Test Collection: (500 RU)
PartitionKey: tenant_email
Multi-Master: 5 Regions
Below is the single region statistics on a database with only one region.
- Step 1 - Register new user (10.17 RU)
- Step 2 - Update some data (3.4 RU)
- Step 3 - Create a subscription (13.23 RU)
- Step 4 - Update some data (3.43 RU)
- Step 4 - Update some data (3.43 RU)
- Step 5 - Update some data (3.83 RU)
- Step 6 - Refresh access token (3.13RU)
- Total: ~40.5 RU per onboard
Problem
Expected throughput: ~12 registrations (84req/sec)
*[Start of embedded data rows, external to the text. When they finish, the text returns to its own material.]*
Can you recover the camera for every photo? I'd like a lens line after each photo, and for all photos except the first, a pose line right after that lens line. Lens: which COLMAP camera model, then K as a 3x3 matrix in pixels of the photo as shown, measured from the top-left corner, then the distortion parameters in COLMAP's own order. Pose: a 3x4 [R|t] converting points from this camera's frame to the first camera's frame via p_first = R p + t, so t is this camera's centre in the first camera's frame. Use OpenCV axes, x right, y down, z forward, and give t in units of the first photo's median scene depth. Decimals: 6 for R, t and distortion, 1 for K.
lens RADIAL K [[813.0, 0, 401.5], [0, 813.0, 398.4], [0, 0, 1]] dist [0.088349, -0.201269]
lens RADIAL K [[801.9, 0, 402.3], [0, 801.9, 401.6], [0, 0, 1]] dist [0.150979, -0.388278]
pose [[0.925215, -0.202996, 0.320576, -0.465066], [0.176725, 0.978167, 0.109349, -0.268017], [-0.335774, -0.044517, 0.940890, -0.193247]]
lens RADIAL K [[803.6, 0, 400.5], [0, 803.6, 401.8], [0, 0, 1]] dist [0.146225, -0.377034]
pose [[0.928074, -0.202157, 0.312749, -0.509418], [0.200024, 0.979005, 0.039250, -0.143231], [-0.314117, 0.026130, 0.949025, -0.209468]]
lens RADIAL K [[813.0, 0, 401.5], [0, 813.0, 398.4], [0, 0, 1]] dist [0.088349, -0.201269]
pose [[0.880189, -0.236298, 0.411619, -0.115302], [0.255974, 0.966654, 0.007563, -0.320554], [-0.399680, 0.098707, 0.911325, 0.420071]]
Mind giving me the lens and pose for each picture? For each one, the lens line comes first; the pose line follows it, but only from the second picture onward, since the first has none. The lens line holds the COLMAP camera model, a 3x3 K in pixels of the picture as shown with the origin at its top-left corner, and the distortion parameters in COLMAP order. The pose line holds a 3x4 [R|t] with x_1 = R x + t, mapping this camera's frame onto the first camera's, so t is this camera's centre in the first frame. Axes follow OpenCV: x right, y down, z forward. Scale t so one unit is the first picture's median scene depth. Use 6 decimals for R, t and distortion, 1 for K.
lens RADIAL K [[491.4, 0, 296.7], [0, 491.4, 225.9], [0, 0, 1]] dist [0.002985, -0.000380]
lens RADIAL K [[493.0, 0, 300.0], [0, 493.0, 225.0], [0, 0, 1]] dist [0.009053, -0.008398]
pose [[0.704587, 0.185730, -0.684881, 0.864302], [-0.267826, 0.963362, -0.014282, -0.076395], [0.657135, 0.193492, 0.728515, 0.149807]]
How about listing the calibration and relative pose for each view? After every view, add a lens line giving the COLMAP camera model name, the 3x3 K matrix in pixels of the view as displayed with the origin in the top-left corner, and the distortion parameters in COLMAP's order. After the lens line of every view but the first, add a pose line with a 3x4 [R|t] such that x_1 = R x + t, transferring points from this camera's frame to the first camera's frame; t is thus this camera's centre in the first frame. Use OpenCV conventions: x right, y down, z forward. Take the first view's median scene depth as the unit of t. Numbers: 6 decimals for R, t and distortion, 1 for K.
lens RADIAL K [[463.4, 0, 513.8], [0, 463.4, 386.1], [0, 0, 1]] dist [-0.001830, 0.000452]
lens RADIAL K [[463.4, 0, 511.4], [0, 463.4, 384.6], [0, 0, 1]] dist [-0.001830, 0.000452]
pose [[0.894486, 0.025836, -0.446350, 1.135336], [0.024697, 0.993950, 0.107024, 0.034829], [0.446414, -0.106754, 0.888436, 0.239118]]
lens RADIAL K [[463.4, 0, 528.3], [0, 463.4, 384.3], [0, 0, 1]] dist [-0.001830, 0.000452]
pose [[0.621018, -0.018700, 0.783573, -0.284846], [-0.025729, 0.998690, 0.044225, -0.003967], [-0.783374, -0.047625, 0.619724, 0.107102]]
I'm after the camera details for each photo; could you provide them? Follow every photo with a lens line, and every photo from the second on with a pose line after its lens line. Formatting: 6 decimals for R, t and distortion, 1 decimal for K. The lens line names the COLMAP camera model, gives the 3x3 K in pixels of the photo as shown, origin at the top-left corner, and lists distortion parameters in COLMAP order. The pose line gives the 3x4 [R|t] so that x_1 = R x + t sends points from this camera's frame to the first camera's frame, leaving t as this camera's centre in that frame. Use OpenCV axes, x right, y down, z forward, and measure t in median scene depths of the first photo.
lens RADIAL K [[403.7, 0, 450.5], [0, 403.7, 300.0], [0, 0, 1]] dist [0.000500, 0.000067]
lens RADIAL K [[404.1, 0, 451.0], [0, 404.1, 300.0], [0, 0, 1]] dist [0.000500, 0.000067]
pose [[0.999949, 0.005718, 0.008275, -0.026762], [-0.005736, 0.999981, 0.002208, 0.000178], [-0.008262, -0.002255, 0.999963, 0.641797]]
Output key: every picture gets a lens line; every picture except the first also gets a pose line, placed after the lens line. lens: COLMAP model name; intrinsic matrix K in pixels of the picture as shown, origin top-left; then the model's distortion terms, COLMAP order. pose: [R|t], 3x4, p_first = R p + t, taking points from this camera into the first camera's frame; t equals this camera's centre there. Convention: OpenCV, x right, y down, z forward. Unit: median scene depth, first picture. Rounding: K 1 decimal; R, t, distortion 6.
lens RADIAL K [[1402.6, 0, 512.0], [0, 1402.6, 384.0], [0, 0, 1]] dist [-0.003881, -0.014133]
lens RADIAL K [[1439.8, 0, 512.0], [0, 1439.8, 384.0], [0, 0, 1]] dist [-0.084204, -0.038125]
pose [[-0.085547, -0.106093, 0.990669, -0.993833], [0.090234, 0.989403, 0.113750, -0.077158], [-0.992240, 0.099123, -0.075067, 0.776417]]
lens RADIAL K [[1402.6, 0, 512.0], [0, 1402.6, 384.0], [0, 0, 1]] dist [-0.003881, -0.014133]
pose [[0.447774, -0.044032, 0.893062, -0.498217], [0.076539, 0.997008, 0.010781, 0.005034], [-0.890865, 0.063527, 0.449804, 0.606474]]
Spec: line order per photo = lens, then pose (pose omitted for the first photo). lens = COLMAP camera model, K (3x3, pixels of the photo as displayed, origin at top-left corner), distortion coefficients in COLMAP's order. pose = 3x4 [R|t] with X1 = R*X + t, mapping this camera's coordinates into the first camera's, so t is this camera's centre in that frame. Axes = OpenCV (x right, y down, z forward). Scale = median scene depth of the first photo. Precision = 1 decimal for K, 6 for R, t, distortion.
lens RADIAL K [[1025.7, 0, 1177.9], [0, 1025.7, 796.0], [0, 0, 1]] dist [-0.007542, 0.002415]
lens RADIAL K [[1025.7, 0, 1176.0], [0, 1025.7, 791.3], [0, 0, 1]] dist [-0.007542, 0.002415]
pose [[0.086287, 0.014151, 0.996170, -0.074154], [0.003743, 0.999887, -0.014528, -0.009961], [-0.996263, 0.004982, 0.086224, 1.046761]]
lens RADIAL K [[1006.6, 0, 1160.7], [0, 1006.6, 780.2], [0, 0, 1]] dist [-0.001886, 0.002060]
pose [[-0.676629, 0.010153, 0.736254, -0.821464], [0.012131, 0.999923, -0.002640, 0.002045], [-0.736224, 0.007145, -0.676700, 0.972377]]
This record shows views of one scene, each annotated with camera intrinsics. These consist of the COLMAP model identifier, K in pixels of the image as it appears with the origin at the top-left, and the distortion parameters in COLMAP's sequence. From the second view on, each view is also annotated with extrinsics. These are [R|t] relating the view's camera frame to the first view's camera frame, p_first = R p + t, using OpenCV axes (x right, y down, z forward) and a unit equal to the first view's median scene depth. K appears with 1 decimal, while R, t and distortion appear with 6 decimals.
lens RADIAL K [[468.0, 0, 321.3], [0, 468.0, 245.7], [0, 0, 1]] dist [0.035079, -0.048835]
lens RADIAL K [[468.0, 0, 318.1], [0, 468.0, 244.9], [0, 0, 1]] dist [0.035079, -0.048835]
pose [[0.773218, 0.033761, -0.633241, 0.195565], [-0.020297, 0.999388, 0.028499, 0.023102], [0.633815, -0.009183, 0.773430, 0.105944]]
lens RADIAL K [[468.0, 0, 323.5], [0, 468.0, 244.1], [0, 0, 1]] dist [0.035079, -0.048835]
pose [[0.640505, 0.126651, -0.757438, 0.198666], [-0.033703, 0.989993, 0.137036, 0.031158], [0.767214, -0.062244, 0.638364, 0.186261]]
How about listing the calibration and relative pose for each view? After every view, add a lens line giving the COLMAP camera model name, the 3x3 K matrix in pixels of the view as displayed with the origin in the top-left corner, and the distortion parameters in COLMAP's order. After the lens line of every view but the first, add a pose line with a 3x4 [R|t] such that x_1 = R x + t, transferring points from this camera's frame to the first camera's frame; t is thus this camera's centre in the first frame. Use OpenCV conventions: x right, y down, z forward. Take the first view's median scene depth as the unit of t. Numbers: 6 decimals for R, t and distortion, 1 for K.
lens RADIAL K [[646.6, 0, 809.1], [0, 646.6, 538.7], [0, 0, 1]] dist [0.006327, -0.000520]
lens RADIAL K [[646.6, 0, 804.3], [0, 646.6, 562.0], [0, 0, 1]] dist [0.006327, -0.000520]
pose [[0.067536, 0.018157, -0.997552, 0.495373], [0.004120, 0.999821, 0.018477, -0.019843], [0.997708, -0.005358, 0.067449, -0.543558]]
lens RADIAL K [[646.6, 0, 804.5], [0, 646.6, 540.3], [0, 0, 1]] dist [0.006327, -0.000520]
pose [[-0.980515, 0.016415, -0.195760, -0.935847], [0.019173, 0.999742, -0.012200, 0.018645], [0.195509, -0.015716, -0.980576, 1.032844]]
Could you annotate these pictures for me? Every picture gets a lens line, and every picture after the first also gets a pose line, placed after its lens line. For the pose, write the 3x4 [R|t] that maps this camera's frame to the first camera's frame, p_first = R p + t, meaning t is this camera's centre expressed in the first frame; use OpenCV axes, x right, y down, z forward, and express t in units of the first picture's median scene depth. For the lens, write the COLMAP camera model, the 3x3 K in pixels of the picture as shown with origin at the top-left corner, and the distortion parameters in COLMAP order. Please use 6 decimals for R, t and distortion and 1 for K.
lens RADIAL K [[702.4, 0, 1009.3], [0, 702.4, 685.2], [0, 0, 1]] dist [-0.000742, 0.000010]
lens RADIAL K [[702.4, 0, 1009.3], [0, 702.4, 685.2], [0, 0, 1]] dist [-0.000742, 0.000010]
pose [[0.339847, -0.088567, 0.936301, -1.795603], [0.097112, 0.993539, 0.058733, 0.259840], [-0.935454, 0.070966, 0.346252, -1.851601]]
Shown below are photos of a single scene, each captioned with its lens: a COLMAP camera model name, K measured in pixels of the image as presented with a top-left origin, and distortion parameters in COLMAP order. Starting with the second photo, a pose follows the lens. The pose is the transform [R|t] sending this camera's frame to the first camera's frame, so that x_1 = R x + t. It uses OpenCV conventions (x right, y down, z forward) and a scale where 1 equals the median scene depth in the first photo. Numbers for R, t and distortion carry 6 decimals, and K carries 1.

Actual throughput: Heavy rate limiting at ~3 registrations per second (21req/sec). At ~40RU this seems like I'm only getting 120RU utilisation of the 500?
The storage distribution below, and the partitionKey should be unique enough to evenly distribute load over the collection to maximise throughput? not sure why the Max Consumed RU/s is so high.
Storage distribution for the collection and chosen partitionKey looks to be evenly distributed.
Update - Under utilisation
Here is a screenshot showing a collection with a single 500 RU partition. You can clearly see from this that the max consumed RU per partition sat around ~350 the whole time yet notice the heavy rate limiting even though we never hit 500 RU/s.